FastEV & EV Array
FastEV evaluated with EV Array
EV contents of FastEV isolates were studied with Extracellular Vesicle Array (EV Array). EV Array targeted 14 EV-enriched marker proteins.
Methods: profiling EV-enriched markers with EV Array
Starting material in FastEV was 160 µl plasma/condition and isolations were done on 96-well plates. FastEV isolates, ultracentrifugation (UC) and polyethylene glycol (PEG) controls were applied to EV array in equal amounts relative to starting plasma volume. Results show data from 62,5% of isolate corresponding to 100 µl of original plasma. However, amounts corresponding to 40 µl of plasma produced good signals as well. Commercial precipitation method, SmartSEC and plasma controls were loaded in different quantities, thus their signals are not directly comparable to FastEV samples
For combined analysis of two EV Array rounds (heatmap), log2-transformed data was normalised using limma function normalizeBetweenArrays and quantile method. Batch effect between the different rounds was removed using limma removeBatchEffect function.
Figure: Principle of EV Array. The EV Array is composed of different capture antibodies printed in the bottom of a 96-well target plate.
Step 1: 50-100 µL plasma or other body fluids (urine, saliva, BALF, etc.) are applied incubated 2 hours to overnight.
Step 2: The EVs are detected with a cocktail of biotinylated antibodies.
Step 3: The presence and thereby phenotype of EVs is visualized after incubation with Cy3-labeled Streptavidin using a fluorescence scanner.
FastEV accesses EV subpopulations
FastEV shows a capacity to enrich subpopulations of EVs, for example blood cell -derived EV populations. FastEV isolates were profiled with EV Array and it showed that they contained EV-enriched markers in different proportions depending on the condition used.
Figure: Enrichment of EV subpopulations by FastEV. The signals of 14 EV markers varied between 14 FastEV conditions, controls and different plasma samples (round 1 and round 2 present data from two different plasma pools).
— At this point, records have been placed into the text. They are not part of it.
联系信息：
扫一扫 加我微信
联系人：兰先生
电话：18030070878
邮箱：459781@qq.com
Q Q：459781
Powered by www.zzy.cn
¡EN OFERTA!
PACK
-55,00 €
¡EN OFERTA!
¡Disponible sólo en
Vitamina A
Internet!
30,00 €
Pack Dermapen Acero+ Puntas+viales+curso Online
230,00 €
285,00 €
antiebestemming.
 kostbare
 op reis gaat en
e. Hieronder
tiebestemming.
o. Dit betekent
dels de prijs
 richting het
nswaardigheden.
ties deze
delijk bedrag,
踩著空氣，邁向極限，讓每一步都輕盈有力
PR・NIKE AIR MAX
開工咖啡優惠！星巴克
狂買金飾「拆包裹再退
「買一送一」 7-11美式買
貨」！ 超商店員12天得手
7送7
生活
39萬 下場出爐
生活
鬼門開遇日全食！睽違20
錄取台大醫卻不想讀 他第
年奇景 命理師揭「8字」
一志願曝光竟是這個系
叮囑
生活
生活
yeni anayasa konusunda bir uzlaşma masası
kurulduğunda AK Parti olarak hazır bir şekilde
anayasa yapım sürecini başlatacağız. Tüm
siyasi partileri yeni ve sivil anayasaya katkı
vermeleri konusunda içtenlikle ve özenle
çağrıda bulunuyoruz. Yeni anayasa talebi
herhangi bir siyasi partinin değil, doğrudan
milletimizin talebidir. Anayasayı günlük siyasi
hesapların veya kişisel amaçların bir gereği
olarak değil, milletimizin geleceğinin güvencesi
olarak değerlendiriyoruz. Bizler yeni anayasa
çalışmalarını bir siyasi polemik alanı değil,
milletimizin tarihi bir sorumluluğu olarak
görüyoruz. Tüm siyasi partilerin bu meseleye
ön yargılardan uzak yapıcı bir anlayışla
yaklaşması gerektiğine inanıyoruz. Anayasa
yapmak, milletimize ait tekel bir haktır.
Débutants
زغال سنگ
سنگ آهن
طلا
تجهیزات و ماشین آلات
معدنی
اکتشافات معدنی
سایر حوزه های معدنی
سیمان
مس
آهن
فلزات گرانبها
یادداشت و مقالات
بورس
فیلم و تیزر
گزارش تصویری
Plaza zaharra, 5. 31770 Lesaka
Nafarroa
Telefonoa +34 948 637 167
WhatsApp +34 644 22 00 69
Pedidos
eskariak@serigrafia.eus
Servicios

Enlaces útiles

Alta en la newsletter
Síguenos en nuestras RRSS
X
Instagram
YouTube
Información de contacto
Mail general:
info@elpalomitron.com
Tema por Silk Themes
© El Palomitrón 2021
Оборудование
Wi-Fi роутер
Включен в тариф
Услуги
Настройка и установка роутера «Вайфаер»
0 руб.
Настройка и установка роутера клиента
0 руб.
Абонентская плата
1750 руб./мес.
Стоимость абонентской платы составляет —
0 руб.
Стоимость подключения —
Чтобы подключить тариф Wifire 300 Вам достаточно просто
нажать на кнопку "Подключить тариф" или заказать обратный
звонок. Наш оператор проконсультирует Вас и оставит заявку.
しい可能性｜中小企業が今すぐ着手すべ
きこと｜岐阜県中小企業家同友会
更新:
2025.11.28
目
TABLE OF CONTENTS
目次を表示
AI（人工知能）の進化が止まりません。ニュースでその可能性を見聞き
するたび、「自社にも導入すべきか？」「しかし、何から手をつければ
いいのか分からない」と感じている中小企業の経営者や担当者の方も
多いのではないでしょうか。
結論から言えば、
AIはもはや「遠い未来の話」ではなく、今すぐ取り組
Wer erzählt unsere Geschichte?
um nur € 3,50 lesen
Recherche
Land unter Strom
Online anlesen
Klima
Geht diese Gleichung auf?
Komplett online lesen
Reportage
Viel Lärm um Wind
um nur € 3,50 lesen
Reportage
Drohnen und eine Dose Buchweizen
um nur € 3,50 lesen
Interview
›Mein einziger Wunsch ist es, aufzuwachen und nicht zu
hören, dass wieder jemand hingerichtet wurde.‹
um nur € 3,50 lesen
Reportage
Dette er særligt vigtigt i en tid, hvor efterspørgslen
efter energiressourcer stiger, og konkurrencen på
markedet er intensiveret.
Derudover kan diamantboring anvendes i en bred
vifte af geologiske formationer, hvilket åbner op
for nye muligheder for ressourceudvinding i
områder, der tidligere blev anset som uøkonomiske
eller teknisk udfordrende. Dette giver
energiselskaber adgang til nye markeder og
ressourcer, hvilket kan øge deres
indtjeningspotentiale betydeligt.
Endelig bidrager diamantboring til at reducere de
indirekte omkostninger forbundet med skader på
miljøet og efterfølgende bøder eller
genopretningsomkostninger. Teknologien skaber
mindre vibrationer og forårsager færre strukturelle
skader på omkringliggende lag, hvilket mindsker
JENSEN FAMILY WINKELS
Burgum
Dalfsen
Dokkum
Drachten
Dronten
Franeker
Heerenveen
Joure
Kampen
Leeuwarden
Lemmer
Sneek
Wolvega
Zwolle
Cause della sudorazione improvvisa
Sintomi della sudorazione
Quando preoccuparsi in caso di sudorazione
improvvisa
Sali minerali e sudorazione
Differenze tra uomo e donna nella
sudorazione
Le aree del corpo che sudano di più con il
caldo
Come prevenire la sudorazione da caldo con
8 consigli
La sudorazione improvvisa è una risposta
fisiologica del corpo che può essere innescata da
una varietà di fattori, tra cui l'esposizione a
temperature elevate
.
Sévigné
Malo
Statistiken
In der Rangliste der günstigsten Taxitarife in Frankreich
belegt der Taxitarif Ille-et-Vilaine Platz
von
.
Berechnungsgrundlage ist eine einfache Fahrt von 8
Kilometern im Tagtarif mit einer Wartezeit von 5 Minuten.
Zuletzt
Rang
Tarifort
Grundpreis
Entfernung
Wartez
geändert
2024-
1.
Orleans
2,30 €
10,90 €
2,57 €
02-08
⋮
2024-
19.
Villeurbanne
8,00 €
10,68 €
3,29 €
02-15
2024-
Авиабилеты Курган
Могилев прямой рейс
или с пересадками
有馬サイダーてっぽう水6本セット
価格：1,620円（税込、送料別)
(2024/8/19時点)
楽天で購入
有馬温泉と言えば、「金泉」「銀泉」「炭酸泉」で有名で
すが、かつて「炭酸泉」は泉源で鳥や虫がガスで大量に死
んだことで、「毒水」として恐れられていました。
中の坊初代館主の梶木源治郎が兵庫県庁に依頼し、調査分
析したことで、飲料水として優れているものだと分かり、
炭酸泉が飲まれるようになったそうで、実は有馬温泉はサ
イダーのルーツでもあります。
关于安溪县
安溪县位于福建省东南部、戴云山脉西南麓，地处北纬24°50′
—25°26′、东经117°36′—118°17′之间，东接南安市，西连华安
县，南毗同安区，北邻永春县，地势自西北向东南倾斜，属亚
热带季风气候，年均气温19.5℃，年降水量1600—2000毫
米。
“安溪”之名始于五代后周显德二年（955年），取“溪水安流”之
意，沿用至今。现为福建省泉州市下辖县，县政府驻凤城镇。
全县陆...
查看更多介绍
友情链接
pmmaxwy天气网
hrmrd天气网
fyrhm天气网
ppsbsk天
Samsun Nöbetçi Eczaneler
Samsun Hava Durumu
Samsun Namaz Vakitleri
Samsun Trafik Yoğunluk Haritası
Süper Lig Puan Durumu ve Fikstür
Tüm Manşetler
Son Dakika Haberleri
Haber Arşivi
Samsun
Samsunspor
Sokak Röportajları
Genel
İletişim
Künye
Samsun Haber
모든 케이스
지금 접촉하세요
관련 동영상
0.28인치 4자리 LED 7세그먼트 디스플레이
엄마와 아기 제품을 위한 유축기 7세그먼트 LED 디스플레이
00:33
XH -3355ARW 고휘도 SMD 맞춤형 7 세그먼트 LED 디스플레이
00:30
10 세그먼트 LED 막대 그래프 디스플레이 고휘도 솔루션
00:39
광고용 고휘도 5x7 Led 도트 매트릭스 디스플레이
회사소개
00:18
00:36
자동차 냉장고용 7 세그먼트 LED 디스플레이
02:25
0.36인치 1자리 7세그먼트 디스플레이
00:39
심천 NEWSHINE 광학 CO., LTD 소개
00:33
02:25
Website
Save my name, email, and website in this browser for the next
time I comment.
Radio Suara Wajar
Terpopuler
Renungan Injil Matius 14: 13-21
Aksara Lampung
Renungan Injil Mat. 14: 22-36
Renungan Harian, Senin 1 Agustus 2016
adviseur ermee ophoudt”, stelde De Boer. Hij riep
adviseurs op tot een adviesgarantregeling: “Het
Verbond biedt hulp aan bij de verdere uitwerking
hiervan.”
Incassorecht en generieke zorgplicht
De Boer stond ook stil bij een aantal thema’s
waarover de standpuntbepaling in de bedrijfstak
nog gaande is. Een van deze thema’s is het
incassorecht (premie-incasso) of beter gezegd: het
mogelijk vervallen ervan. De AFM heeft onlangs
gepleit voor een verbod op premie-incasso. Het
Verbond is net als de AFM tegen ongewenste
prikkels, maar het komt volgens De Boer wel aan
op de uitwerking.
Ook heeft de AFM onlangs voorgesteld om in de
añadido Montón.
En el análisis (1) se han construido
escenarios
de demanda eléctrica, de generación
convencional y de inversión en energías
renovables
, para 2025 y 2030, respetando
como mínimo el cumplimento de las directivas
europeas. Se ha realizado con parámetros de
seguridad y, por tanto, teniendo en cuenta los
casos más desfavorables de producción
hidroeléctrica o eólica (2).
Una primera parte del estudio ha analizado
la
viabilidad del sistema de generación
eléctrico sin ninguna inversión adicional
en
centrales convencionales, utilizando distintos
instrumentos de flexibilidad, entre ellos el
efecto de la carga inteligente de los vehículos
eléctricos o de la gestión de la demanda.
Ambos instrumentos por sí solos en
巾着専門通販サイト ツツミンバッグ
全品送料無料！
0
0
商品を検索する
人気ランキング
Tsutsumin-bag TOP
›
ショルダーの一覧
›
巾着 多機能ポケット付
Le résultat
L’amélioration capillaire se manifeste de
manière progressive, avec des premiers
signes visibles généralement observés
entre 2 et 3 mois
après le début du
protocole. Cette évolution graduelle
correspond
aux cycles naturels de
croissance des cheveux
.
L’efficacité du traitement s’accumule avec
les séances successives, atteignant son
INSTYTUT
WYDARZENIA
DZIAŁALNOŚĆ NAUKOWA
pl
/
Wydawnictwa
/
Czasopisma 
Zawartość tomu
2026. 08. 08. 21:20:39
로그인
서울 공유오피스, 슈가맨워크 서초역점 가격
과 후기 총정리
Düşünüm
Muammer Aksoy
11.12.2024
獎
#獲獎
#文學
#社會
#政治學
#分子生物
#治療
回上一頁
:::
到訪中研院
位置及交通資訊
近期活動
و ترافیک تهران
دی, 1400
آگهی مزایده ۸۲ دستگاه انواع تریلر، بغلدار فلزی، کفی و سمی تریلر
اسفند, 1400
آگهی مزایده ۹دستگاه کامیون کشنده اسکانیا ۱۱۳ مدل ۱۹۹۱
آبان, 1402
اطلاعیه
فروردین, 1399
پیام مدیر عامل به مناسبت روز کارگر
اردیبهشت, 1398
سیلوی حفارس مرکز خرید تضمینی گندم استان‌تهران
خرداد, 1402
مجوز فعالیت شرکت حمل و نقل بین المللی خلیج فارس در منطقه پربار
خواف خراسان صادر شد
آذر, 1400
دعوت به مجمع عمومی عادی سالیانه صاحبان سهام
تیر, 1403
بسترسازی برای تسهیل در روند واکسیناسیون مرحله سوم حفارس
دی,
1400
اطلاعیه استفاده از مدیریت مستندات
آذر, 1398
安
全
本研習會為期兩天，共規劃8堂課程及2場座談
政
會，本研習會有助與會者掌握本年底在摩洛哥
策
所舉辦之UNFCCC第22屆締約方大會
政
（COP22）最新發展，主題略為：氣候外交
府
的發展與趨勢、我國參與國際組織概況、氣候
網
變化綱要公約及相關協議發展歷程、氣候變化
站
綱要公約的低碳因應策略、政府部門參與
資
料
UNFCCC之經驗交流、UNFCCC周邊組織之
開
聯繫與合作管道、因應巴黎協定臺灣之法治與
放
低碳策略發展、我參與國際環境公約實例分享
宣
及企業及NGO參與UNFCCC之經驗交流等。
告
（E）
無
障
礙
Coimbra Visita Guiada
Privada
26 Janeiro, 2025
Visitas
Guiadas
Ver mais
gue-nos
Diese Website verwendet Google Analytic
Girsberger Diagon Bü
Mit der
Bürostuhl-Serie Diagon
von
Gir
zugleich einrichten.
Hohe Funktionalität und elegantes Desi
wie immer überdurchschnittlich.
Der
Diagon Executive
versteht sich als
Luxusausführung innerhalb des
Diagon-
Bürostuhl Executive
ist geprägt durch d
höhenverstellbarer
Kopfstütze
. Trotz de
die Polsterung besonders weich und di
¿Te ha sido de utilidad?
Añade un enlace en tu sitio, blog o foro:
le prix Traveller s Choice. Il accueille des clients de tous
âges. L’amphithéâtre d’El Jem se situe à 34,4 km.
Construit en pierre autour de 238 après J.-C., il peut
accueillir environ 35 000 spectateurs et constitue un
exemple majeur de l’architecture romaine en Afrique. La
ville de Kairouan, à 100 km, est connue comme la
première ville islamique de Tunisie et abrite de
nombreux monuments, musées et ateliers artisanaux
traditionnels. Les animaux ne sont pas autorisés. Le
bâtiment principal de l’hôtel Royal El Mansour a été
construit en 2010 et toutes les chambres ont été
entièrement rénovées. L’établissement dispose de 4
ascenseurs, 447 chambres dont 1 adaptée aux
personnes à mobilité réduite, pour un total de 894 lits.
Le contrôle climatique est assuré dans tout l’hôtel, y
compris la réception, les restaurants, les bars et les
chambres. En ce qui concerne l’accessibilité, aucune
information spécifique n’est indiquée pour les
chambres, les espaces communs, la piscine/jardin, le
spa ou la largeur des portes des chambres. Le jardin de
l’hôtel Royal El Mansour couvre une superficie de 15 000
The markers include general EV enriched proteins and some derived from different blood cells (red (CD235+) and white (CD45+) blood cells, endothelium (CD31+) and platelets (CD41+).
Bubble size indicates signal strength. Signals form UC and PEG controls are comparable to FastEV, whereas signals from other controls (Commercial precipitation method, SmartSEC and plasma) are not directly comparable as they were applied in different quantities to the EV Array. Data is from 1-2 technical replicates per sample. PEG, polyethylene glycol, UC, ultracentrifugation.
FastEV enriches and depletes EVs from plasma
EV Array signals from FastEV were normalized between runs and compared to plasma. FastEV conditions showed unique combinations of enriched and depleted EV-markers. Overall, the EV profiles of most FastEV conditions appeared similar to EV control obtained by ultracentrifugation (UC), and different from polyethylene glycol control (PEG). PEG control appeared most similar to plasma.
Figure: EV enrichment by FastEV relative to plasma. Heatmap of fold changes (log2 scale) vs plasma for 14 EV-proteins in EV Array. Most conditions enriched particularly CD9 and CD41 and depleted Annexin V and CD31. CD81, CD82 and LAMP2 were among the most variable targets. Yellow color indicates level most similar to plasma, red indicates enrichment and blue depletion relative to plasma. PEG, polyethylene glycol, UC, ultracentrifugation.